[TASK BRIEF] Write the records out exactly, so that no picture remains in the copy.

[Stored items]
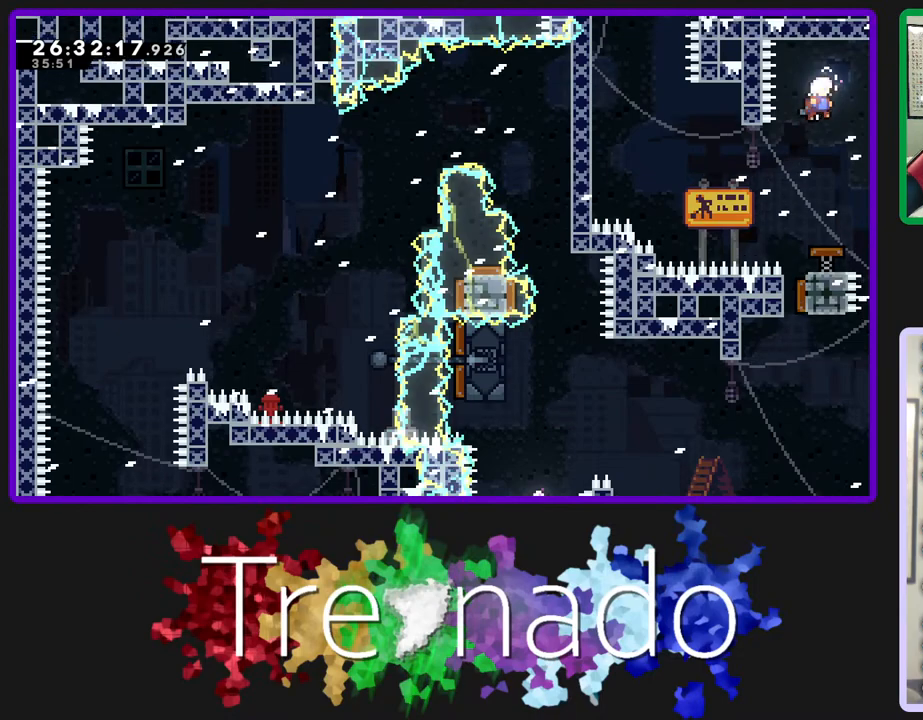
{"buttons": ["R2"], "left_stick": "center", "right_stick": "center", "events": [[83, "A", "up"], [100, "R2", "down"]]}
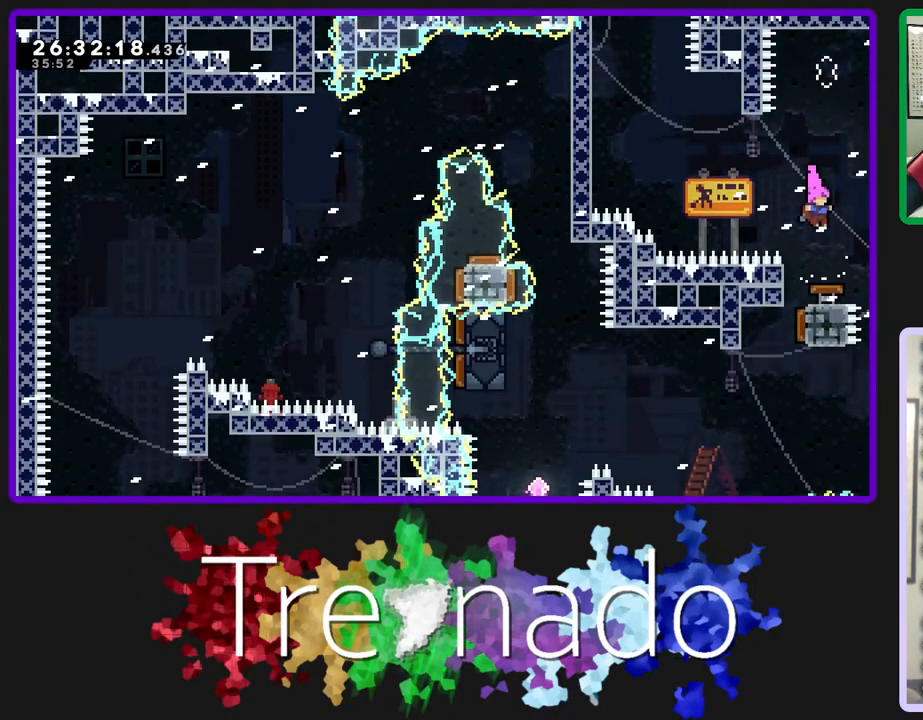
{"buttons": ["L2", "R2"], "left_stick": "center", "right_stick": "center", "events": [[400, "L2", "down"]]}
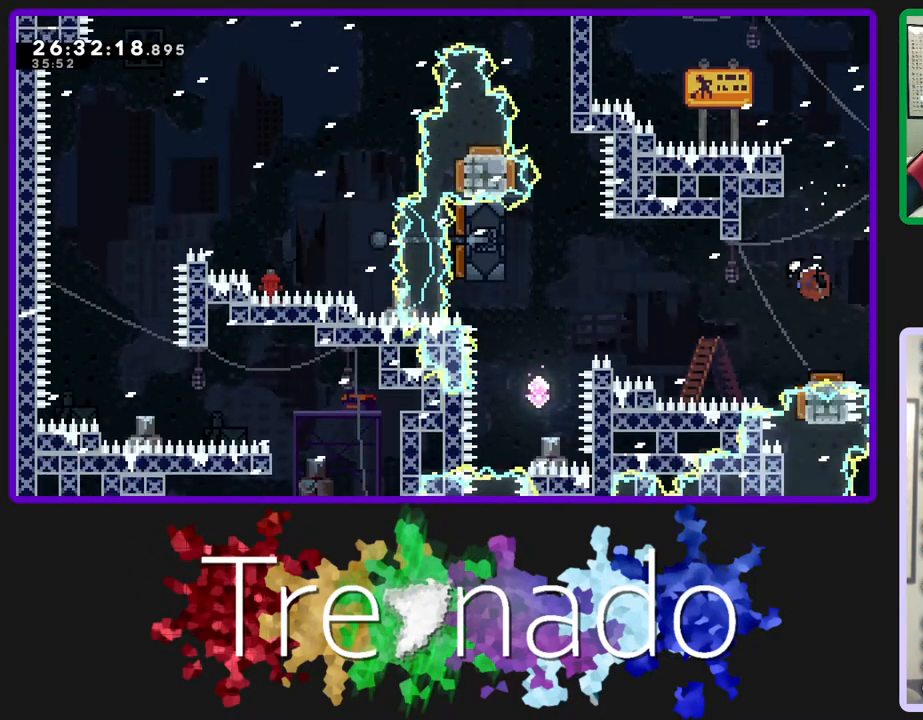
{"buttons": ["L2", "R2", "DPAD_UP"], "left_stick": "center", "right_stick": "center", "events": [[50, "L2", "up"], [450, "L2", "down"], [467, "DPAD_UP", "down"]]}
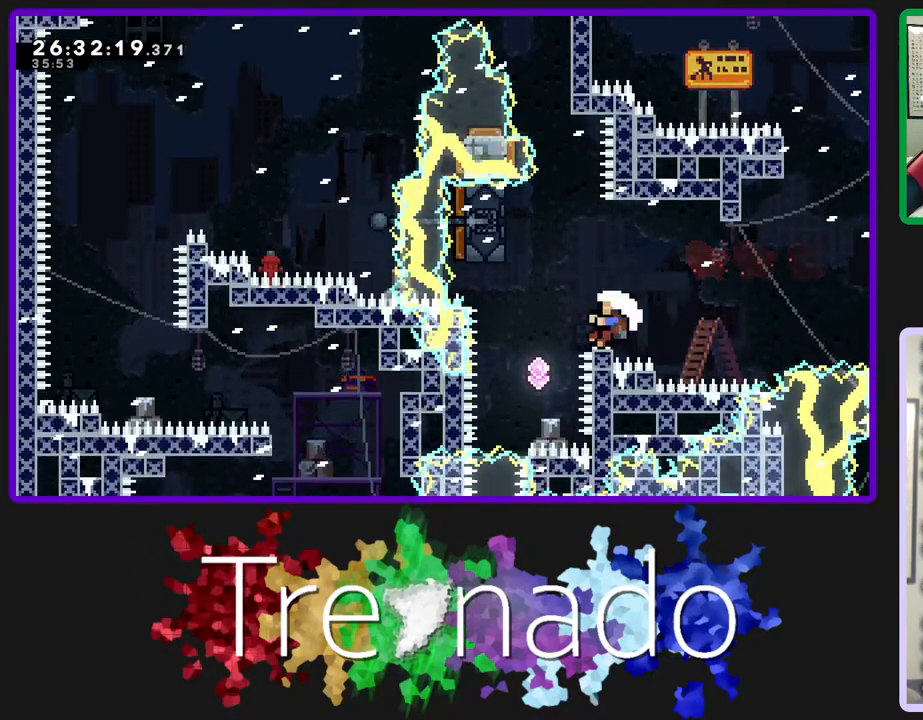
{"buttons": ["A", "R2"], "left_stick": "center", "right_stick": "center", "events": [[100, "L2", "up"], [250, "DPAD_UP", "up"], [400, "A", "down"]]}
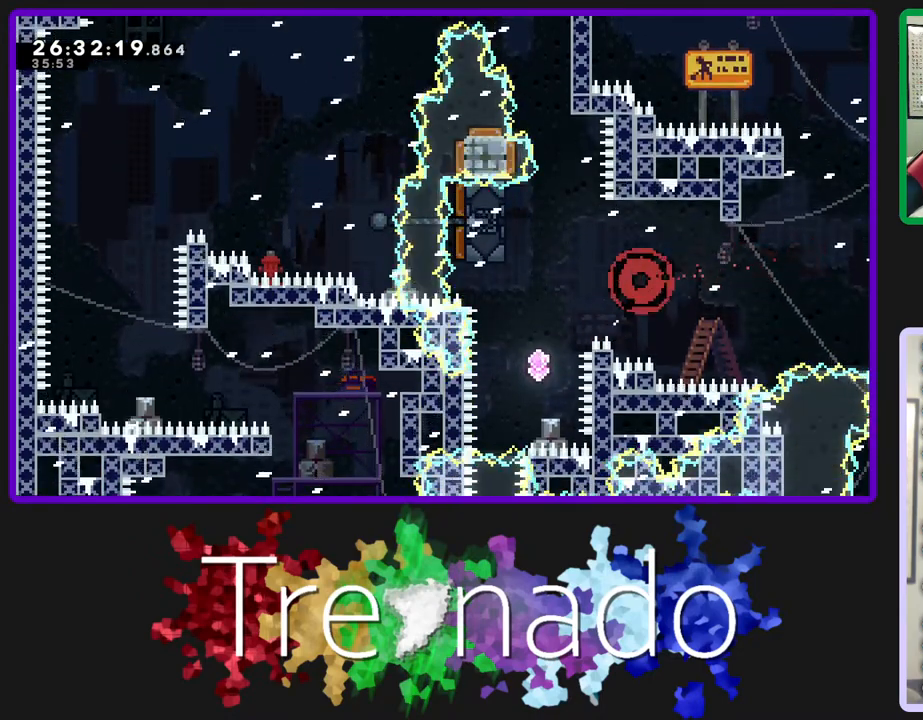
{"buttons": ["R2"], "left_stick": "center", "right_stick": "center", "events": [[50, "A", "up"]]}
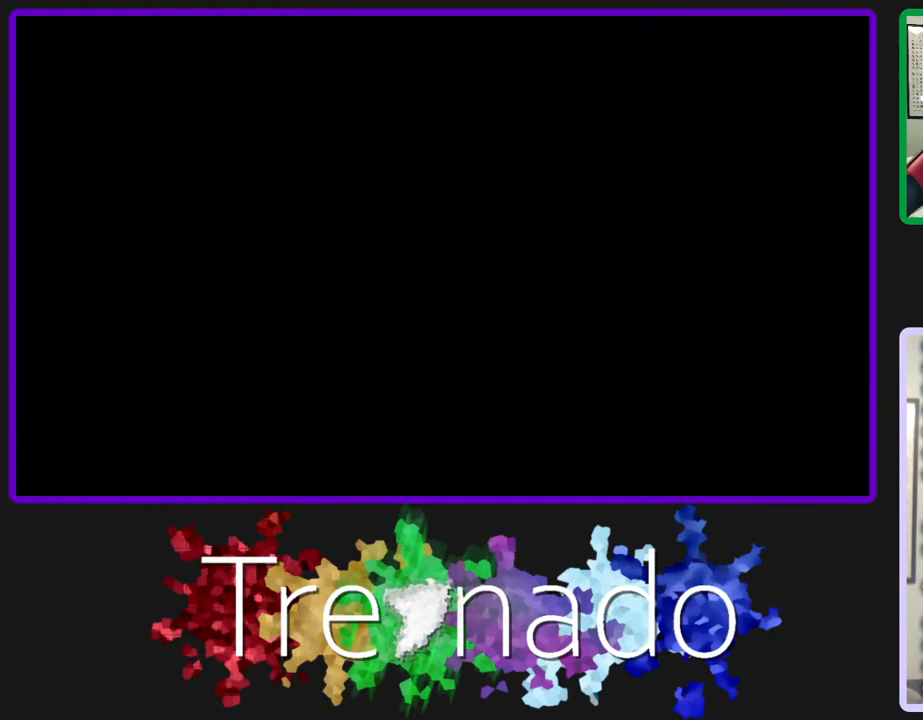
{"buttons": ["R2"], "left_stick": "center", "right_stick": "center", "events": []}
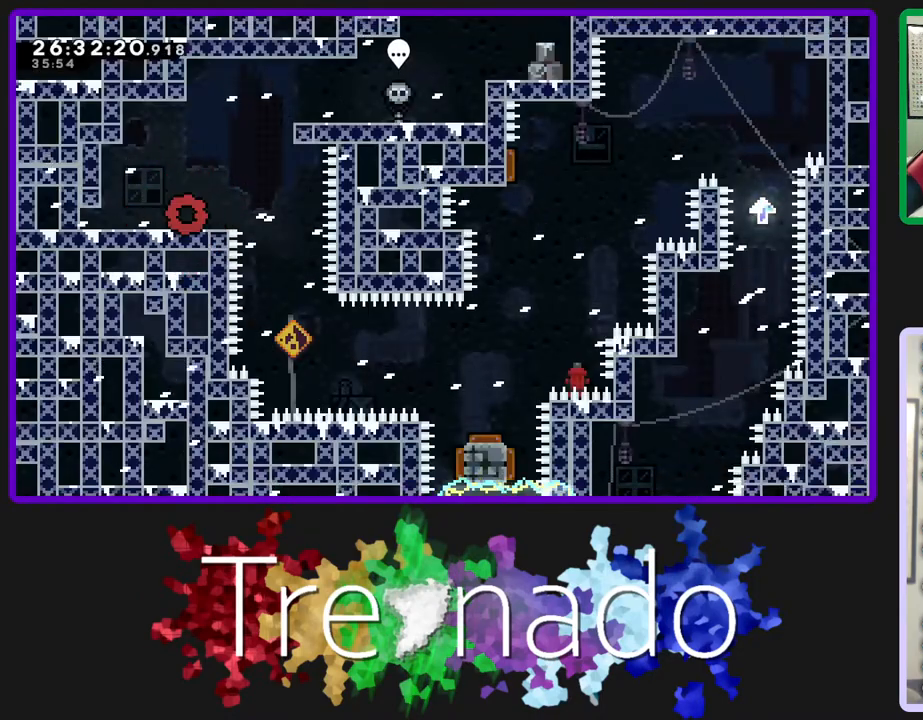
{"buttons": ["R2"], "left_stick": "center", "right_stick": "center", "events": []}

[ANSWER SECTION]
{"buttons": ["R2"], "left_stick": "center", "right_stick": "center", "events": [[83, "A", "up"], [100, "R2", "down"]]}
{"buttons": ["L2", "R2"], "left_stick": "center", "right_stick": "center", "events": [[400, "L2", "down"]]}
{"buttons": ["L2", "R2", "DPAD_UP"], "left_stick": "center", "right_stick": "center", "events": [[50, "L2", "up"], [450, "L2", "down"], [467, "DPAD_UP", "down"]]}
{"buttons": ["A", "R2"], "left_stick": "center", "right_stick": "center", "events": [[100, "L2", "up"], [250, "DPAD_UP", "up"], [400, "A", "down"]]}
{"buttons": ["R2"], "left_stick": "center", "right_stick": "center", "events": [[50, "A", "up"]]}
{"buttons": ["R2"], "left_stick": "center", "right_stick": "center", "events": []}
{"buttons": ["R2"], "left_stick": "center", "right_stick": "center", "events": []}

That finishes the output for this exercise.